> **REQUIREMENTS**: Decide whether each statement below agrees with the passage on sample classification and counting circuitry: 1. The circuitry may be instantiated by the microprocessor shown in FIG. 4. 2. The circuitry must always execute software or firmware to perform its operations. 3. An operational amplifier is one of the hardware circuits listed. Answer each with yes or no, followed by the deciding words quoted from the passage.

> **EXTRACT**:
________________

In some examples, the uncertainty quantification calibration circuity 102 includes means for calculating the counts of samples of each classification type. For example, the means for calculating the counts of samples of each classification type may be implemented by sample classification and counting circuitry 112. In some examples, the sample classification and counting circuitry 112 may be instantiated by processor circuitry such as the example processor circuitry 312 of FIG. 3. For instance, the sample classification and counting circuitry 112 may be instantiated by the example microprocessor 400 of FIG. 4 executing machine executable instructions such as those implemented by at least block 202 of FIG. 2. In some examples, the sample classification and counting circuitry 112 may be instantiated by hardware logic circuitry, which may be implemented by an ASIC, XPU, or the FPGA circuitry 500 of FIG. 5 structured to perform operations corresponding to the machine readable instructions. Additionally or alternatively, the sample classification and counting circuitry 112 may be instantiated by any other combination of hardware, software, and/or firmware. For example, the sample classification and counting circuitry 112 may be implemented by at least one or more hardware circuits (e.g., processor circuitry, discrete and/or integrated analog and/or digital circuitry, an FPGA, an ASIC, an XPU, a comparator, an operational-amplifier (op-amp), a logic circuit, etc.) structured to execute some or all of the machine readable instructions and/or to perform some or all of the operations corresponding to the machine readable instructions without executing software or firmware, but other structures are likewise appropriate.

________________

> **MATERIAL PROVIDED**:
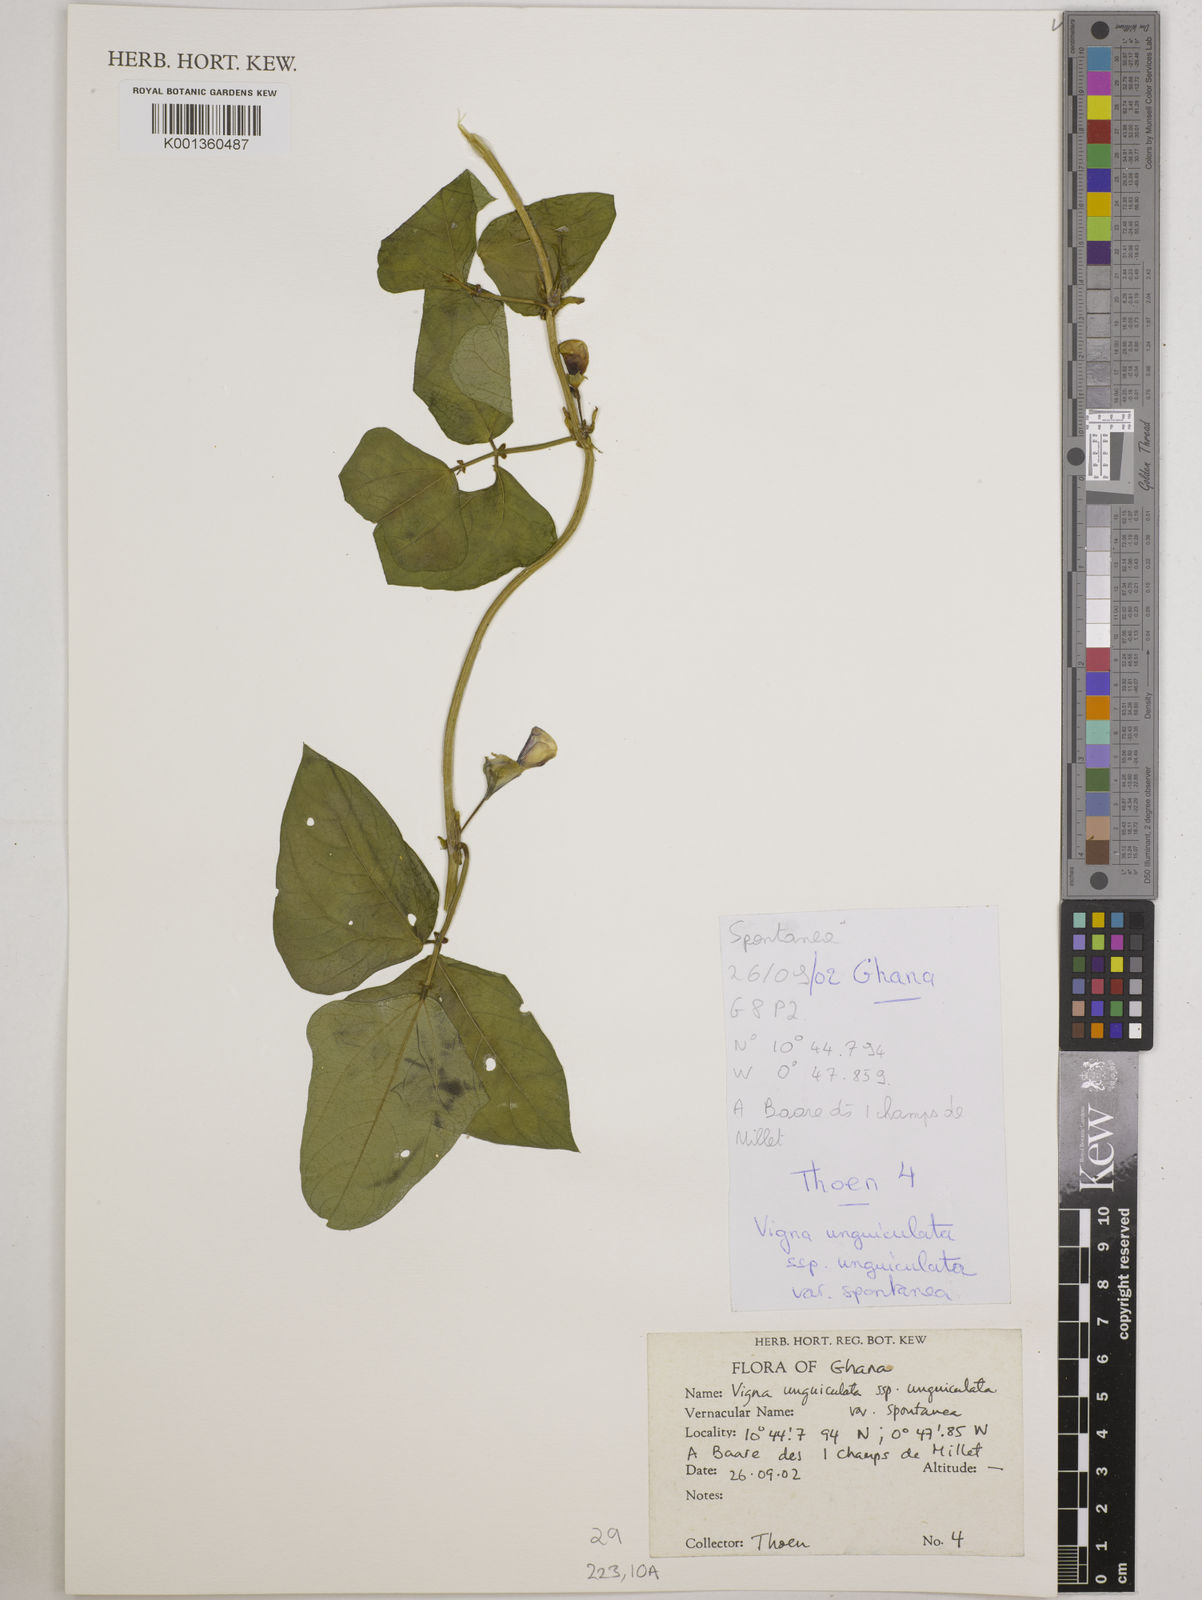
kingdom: Plantae
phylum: Tracheophyta
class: Magnoliopsida
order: Fabales
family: Fabaceae
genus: Vigna
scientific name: Vigna unguiculata
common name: Cowpea
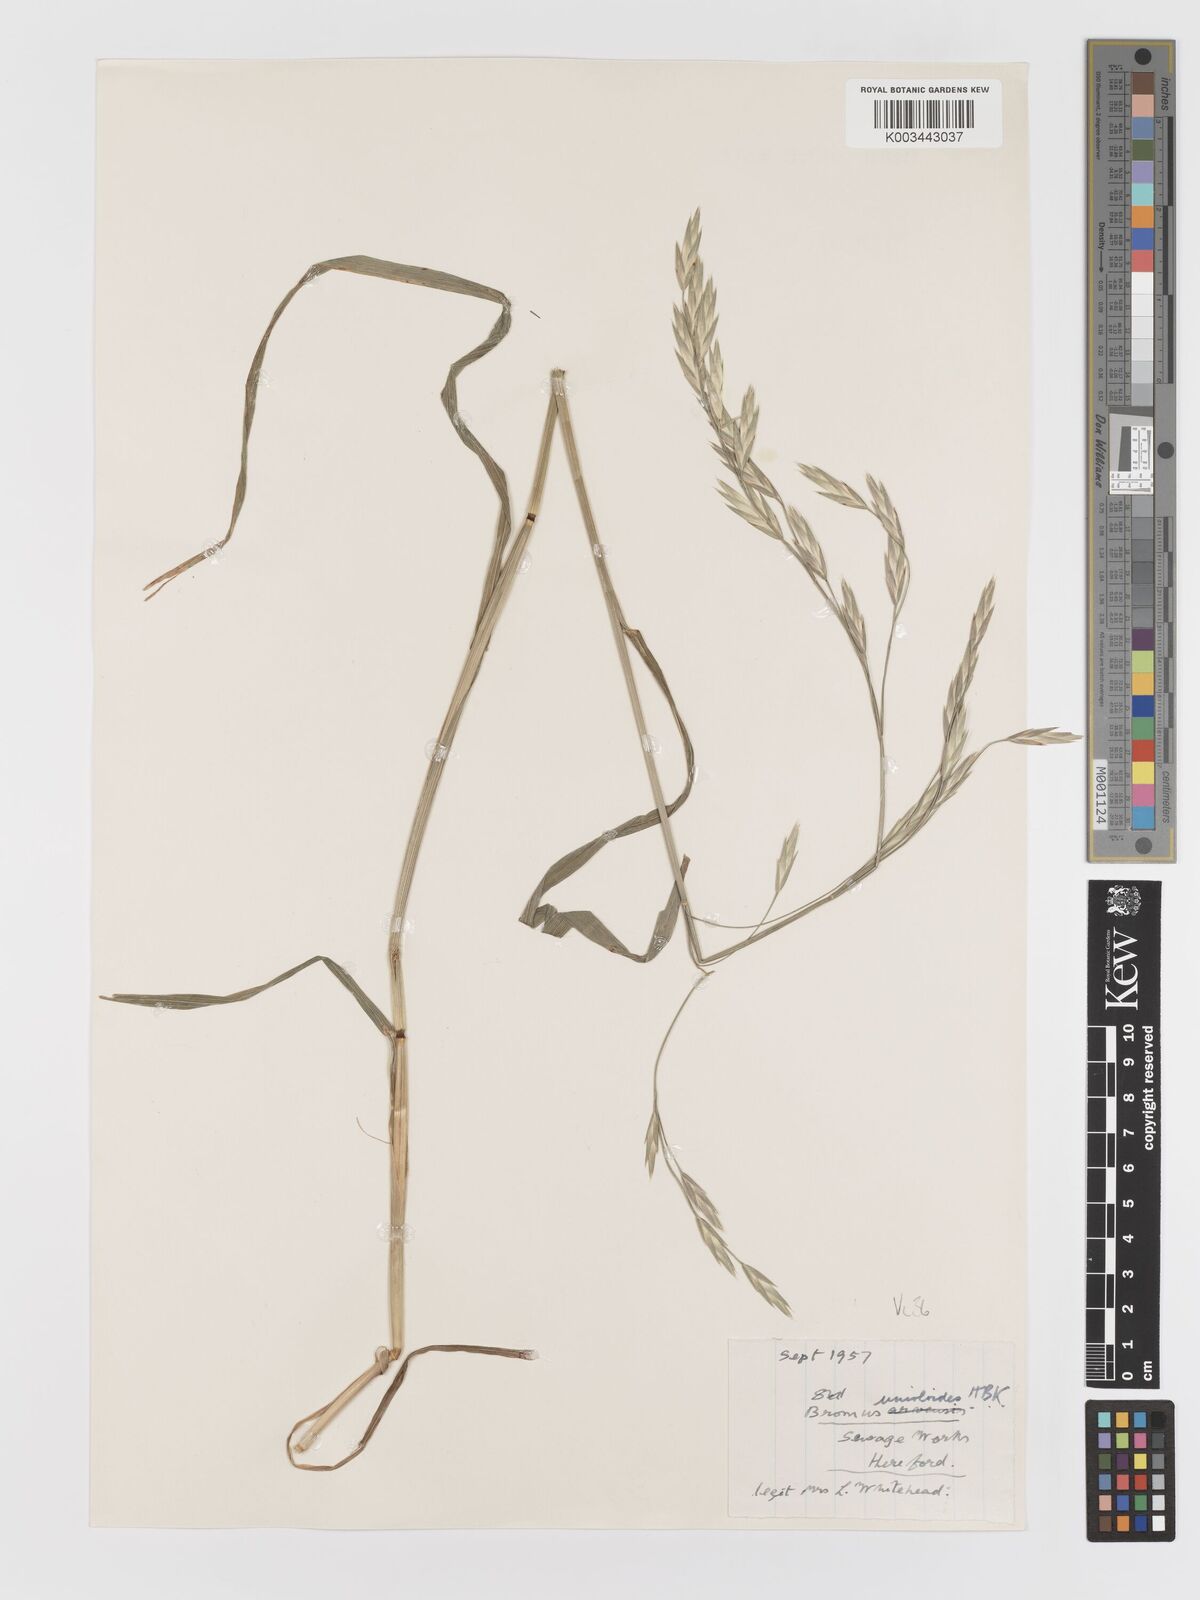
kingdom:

________________

> **ANSWER TO THE EXERCISE**:
1. Yes: "the sample classification and counting circuitry 112 may be instantiated by the example microprocessor 400 of FIG. 4"
2. No: "to perform some or all of the operations corresponding to the machine readable instructions without executing software or firmware"
3. Yes: "an operational-amplifier (op-amp)"